If s[i] == ‘W’, Alice summons a Water Serpent.
If s[i] == ‘E’, Alice summons an Earth Golem.
Bob’s sequence of moves is unknown, but it is guaranteed that Bob will never summon the same creature in two consecutive rounds. Bob beats Alice if the total number of points awarded to Bob after n rounds is strictly greater than the points awarded to Alice.
Return the number of distinct sequences Bob can use to beat Alice.
Since the answer may be very large, return it modulo 109 + 7.
Input: s = “FFF”
Output: 3
Explanation:
Bob can beat Alice by making one of the following sequences of moves: “WFW”, “FWF”, or “WEW”. Note that other winning sequences like “WWE” or “EWW” are invalid since Bob cannot make the same move twice in a row.
Example 2:
Input: s = “FWEFW”
Output: 18
Explanation:
Bob can beat Alice by making one of the following sequences of moves: “FWFWF”, “FWFWE”, “FWEFE”, “FWEWE”, “FEFWF”, “FEFWE”, “FEFEW”, “FEWFE”, “WFEFE”, “WFEWE”, “WEFWF”, “WEFWE”, “WEFEF”, “WEFEW”, “WEWFW”, “WEWFE”, “EWFWE”, or “EWEWE”.
Constraints:
1 <= s.length <= 1000
s[i] is one of 'F', 'W', or 'E'.
Complexity Analysis
Time Complexity: O(3n^2) = O(n^2)
Space Complexity: O(3n^2) = O(n^2)
3320. Count The Number of Winning Sequences LeetCode Solution in C++
class Solution {
public:
int countWinningSequences(string s) {
vector<vector<vector<int>>> mem(
s.length(), vector<vector<int>>(3, vector<int>(2 * s.length(), -1)));
const long ans = count(s, 0, 0, 0, mem) + count(s, 0, 1, 0, mem) +
count(s, 0, 2, 0, mem);
return (ans / 2) % kMod;
}
private:
static constexpr int kMod = 1'000'000'007;
// Returns the number of distinct sequences Bob can use to beat Alice for
// s[i..n), where the previous character is `prev` (0: F, 1: W, 2: E) and the
// number of points that Bob is having is `bob`.
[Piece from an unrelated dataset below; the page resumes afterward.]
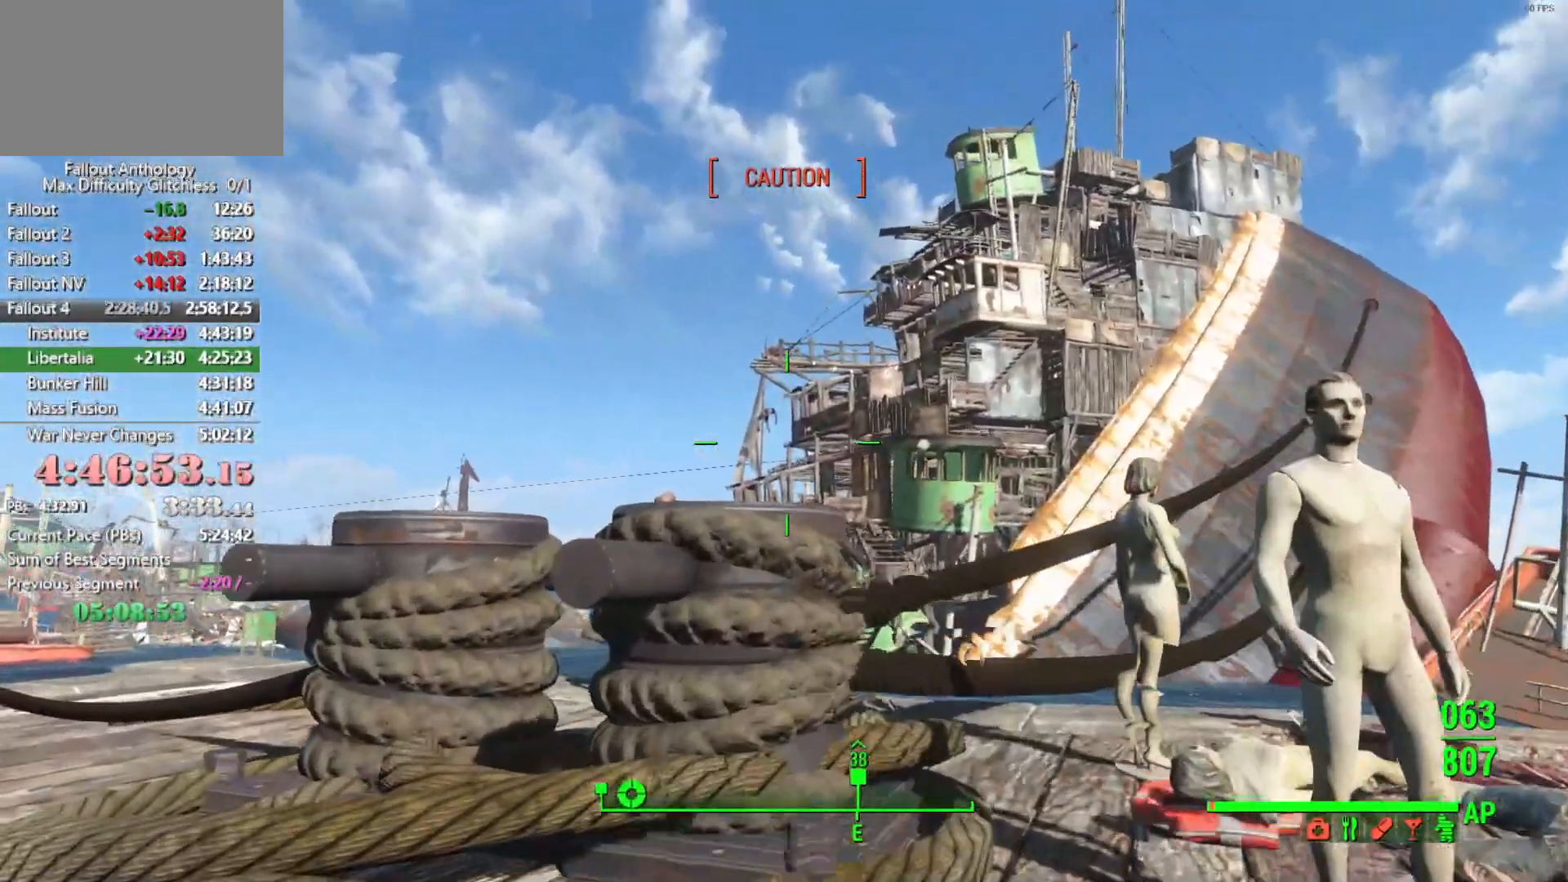
Gameplay with keyboard and mouse; each line is a JSON object with the keys and mouse buttons held at the frame after it. "events" lists presses ("down") and releases ("up") of "1", "2", "3", "4", "5", "a", "alt", "c", "caps_lock", "ctrl", "d", "down", "e", "f", "g", "left", "q", "r", "return", "right", "s", "shift", "space", "t", "tab", "up", "v", "w", "x", "z", "mouse_left", "mouse_right", "mouse_mb4", "mouse_mb5", "mouse_wheel_up" and "mouse_wheel_down" between this image and that frame as [ms after this image, input, new state], when the widget could be followed in between. "mouse_left", "mouse_right", "mouse_mb4", "mouse_mb5", "mouse_wheel_up", "mouse_wheel_down" = the "left", "right", "mb4", "mb5", "wheel_up", "wheel_down" buttons of the "mouse" list. No other keys are recorded. Not read: mouse_move.
{"keys": [], "mouse": [], "events": [[400, "w", "up"]]}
long count(const string& s, int i, int prev, int bob,
vector<vector<vector<int>>>& mem) {
if (i == s.length())
return bob > 0 ? 1 : 0;
// Map [-s.length(), s.length() - 1] to [0, 2 * s.length() - 1].
int& res = mem[i][prev][bob + s.length()];
if (res != -1)
return res;
long f = 0; // If Bob summons a Fire Dragon at i.
long w = 0; // If Bob summons a Water Serpent at i.
long e = 0; // If Bob summons a Earth Golem at i.
switch (s[i]) {
case 'F':
if (prev != 0)
f = count(s, i + 1, 0, bob, mem) % kMod;
if (prev != 1)
w = count(s, i + 1, 1, bob + 1, mem) % kMod;
if (prev != 2)
e = count(s, i + 1, 2, bob - 1, mem) % kMod;
break;
case 'W':
if (prev != 0)
f = count(s, i + 1, 0, bob - 1, mem) % kMod;
if (prev != 1)
w = count(s, i + 1, 1, bob, mem) % kMod;
if (prev != 2)
e = count(s, i + 1, 2, bob + 1, mem) % kMod;
break;
case 'E':
if (prev != 0)
f = count(s, i + 1, 0, bob + 1, mem) % kMod;
if (prev != 1)
w = count(s, i + 1, 1, bob - 1, mem) % kMod;
if (prev != 2)
e = count(s, i + 1, 2, bob, mem) % kMod;
default:
break;
}
return res = f + w + e;
}
}; /* code provided by PROGIEZ */
3320. Count The Number of Winning Sequences LeetCode Solution in Java
class Solution {
public int countWinningSequences(String s) {
Long[][][] mem = new Long[s.length()][3][2 * s.length()];
final long ans = count(s, 0, 0, 0, mem) + count(s, 0, 1, 0, mem) + count(s, 0, 2, 0, mem);
return (int) ((ans / 2) % kMod);
}
private static final int kMod = 1_000_000_007;
// Returns the number of distinct sequences Bob can use to beat Alice for
// s[i..n), where the previous character is `prev` (0: F, 1: W, 2: E) and the
// number of points that Bob is having is `bob`.
private long count(final String s, int i, int prev, int bob, Long[][][] mem) {
if (i == s.length())
return bob > 0 ? 1 : 0;
final int bobIdx = bob + s.length();
if (mem[i][prev][bobIdx] != null)
return mem[i][prev][bobIdx];
long f = 0; // If Bob summons a Fire Dragon at i.
long w = 0; // If Bob summons a Water Serpent at i.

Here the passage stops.